(Items from a data source)
=== Section Start ===

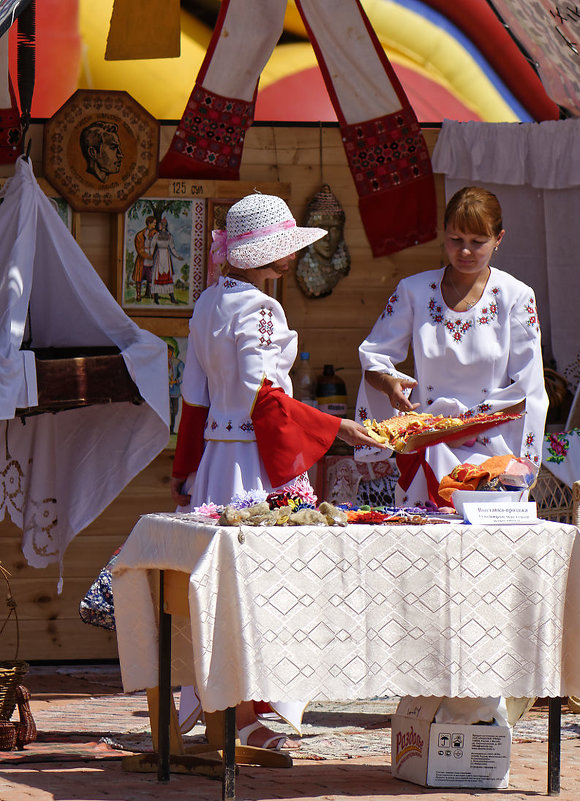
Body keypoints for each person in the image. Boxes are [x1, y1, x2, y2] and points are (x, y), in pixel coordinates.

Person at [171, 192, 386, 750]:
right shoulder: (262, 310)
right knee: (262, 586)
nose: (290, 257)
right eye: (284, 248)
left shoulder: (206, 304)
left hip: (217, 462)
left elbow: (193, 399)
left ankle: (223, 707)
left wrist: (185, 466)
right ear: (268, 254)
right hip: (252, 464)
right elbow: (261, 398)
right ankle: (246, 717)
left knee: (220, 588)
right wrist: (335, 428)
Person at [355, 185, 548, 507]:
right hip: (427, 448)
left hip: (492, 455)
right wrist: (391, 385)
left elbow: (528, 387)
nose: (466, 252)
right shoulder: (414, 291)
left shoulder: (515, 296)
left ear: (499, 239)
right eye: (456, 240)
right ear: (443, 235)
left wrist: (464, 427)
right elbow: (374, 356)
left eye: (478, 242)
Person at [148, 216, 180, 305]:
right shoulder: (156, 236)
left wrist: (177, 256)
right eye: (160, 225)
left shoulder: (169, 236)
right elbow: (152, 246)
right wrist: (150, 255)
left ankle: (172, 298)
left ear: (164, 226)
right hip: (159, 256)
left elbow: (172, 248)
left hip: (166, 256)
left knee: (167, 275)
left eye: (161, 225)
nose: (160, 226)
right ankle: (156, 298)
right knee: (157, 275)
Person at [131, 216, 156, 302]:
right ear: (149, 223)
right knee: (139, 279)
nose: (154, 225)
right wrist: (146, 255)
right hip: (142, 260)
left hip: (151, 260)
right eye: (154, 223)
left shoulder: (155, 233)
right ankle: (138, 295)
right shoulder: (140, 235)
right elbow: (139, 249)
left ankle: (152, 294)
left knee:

=== Section End ===
=== Section Start ===

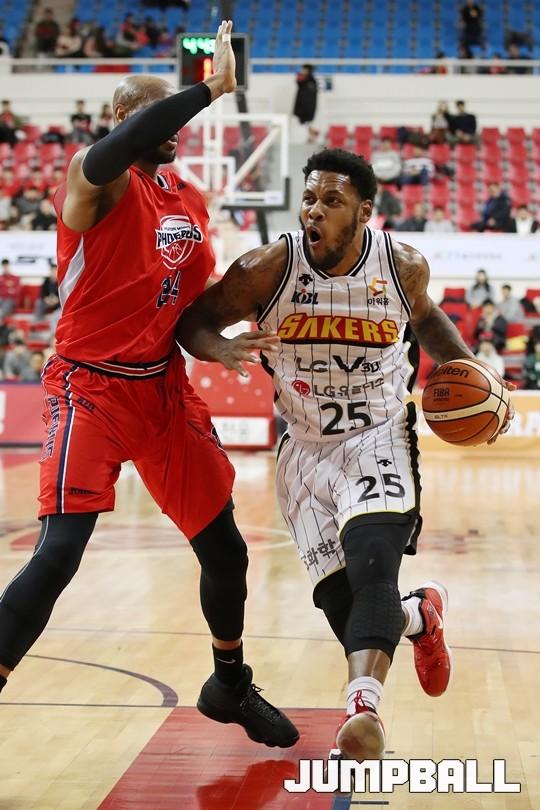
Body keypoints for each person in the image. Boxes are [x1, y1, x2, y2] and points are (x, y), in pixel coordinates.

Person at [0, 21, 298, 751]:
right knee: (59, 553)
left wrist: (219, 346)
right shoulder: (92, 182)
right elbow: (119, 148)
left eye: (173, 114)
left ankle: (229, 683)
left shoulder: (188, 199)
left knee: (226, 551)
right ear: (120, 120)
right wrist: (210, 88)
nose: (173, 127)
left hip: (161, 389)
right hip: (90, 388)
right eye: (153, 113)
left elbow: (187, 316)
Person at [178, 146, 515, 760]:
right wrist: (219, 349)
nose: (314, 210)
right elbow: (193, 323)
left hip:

=== Section End ===

**GOAL OF THE EXERCISE**
When a line of the data holds the string "knee", pick it out and copy it.

**OUTPUT FOR THIS TASK**
right knee: (262, 586)
left knee: (220, 588)
left knee: (167, 275)
right knee: (157, 275)
right knee: (139, 279)
left knee:
right knee: (59, 553)
left knee: (226, 551)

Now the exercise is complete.